Evaluating the people behind the project is a key to selecting successful applicants, Hakeem says. That’s why Elemental looks for individuals who are eager to learn, open to feedback, and understand that the road to entrepreneurship takes you down unexpected paths.
But what Elemental companies receive in exchange for their open-minded approach to bringing their business to the next level is a partner who is in it for the long haul.
“We fund projects and we want them to be a success. Things can take a long time in agriculture and highly-regulated industries like renewable energy or water. You need to be willing to be active participants and advocates over time to see the success of companies and to have impact locally with growers and other customers,” she adds.

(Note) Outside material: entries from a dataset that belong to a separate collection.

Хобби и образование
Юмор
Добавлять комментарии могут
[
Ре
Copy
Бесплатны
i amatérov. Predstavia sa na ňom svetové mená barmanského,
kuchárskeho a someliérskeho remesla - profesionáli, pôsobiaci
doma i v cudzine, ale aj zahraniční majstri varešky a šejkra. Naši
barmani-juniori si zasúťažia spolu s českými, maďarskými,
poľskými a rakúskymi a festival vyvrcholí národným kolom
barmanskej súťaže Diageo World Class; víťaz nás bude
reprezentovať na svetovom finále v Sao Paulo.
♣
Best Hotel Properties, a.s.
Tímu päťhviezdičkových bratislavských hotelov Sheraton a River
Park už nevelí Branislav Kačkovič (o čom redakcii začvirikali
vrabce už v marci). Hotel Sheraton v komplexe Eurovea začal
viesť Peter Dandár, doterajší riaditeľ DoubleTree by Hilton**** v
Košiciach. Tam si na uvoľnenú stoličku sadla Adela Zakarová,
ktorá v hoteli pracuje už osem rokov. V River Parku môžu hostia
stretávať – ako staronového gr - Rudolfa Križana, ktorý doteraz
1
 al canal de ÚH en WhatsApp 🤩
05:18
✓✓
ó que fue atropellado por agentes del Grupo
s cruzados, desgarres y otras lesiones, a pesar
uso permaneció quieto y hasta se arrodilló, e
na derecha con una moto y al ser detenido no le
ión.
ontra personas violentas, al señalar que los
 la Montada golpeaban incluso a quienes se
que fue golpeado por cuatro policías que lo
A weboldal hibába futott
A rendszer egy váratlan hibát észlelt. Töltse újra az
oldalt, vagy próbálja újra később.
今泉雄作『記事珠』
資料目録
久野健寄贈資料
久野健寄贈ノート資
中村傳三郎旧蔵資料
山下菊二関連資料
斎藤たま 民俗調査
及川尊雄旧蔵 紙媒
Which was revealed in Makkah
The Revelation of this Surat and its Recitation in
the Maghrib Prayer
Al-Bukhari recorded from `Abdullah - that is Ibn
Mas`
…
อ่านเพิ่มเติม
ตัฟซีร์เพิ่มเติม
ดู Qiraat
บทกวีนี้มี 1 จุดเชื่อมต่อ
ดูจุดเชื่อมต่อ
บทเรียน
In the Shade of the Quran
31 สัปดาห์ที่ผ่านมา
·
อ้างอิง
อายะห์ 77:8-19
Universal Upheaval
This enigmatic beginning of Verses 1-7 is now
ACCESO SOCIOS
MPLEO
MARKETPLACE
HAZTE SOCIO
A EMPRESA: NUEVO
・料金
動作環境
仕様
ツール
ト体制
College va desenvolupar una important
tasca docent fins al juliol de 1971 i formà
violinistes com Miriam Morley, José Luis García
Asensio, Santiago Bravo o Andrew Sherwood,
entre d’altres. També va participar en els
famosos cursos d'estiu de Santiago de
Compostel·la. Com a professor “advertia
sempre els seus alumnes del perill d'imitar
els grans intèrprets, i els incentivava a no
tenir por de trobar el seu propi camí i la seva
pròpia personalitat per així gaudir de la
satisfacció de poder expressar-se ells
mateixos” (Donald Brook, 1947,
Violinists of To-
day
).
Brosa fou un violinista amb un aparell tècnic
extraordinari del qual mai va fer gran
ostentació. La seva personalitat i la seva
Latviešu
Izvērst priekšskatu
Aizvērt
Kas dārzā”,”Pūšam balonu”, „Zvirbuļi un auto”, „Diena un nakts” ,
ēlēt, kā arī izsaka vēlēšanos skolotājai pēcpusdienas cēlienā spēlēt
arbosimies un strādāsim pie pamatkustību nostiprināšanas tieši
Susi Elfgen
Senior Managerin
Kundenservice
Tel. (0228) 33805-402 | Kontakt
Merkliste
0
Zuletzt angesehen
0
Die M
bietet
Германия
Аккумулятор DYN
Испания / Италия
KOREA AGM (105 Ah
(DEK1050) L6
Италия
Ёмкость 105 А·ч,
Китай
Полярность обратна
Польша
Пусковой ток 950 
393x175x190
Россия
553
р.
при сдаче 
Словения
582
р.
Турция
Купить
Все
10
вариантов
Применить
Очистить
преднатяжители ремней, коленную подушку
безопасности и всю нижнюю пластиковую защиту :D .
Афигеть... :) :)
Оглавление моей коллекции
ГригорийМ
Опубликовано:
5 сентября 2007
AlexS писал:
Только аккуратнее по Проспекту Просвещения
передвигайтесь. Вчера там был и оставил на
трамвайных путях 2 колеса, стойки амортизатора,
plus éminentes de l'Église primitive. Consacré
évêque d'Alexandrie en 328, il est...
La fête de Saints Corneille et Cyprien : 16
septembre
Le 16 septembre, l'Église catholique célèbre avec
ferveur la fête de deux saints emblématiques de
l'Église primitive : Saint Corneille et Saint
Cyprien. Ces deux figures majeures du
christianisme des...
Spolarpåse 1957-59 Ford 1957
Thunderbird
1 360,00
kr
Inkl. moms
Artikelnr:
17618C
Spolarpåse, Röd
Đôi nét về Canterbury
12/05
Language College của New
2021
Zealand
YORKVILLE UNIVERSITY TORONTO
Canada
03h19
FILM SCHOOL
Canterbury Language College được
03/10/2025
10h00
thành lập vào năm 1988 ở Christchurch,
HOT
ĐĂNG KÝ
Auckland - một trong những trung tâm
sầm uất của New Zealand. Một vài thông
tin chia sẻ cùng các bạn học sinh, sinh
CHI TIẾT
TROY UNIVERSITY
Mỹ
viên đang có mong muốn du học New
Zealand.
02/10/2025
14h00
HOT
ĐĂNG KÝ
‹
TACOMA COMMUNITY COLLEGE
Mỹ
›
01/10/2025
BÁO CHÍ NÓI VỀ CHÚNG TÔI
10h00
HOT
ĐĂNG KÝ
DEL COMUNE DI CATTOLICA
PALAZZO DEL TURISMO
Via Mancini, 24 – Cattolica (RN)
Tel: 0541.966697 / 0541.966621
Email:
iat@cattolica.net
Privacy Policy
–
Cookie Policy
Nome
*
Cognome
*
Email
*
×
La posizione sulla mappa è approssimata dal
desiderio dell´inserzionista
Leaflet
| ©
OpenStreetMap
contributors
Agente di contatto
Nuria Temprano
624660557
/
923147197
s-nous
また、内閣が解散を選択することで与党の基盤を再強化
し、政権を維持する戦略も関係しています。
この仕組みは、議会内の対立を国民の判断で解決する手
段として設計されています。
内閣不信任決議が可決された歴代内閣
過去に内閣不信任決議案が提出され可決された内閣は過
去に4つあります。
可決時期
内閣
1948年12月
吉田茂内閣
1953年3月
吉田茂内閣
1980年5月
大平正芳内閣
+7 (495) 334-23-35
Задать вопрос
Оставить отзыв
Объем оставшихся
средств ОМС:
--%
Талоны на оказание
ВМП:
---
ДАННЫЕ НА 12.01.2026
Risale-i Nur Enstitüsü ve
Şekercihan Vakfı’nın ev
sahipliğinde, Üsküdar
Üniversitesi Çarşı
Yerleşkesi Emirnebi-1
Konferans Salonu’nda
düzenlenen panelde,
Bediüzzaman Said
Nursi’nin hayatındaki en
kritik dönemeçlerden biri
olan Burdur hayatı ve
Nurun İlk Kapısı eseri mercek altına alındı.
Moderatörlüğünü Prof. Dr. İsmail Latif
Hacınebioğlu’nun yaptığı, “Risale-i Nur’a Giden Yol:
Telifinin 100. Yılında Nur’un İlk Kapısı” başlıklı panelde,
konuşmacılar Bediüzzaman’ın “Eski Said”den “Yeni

Elemental does not require relocation to participate, and funds companies in three tracks:
One new area of interest for Elemental this year is soil health and quantifying carbon sequestration, as well as technologies that can incentivize carbon drawdown. Reforestation projects are also high on the list. Both areas are ripe for innovation, according to Hakeem. Although they’ve seen a large number of applications proposing sensor-based data technologies, standout applicants in this realm need to have strong differentiation or provide a unique opportunity like measuring carbon sequestration.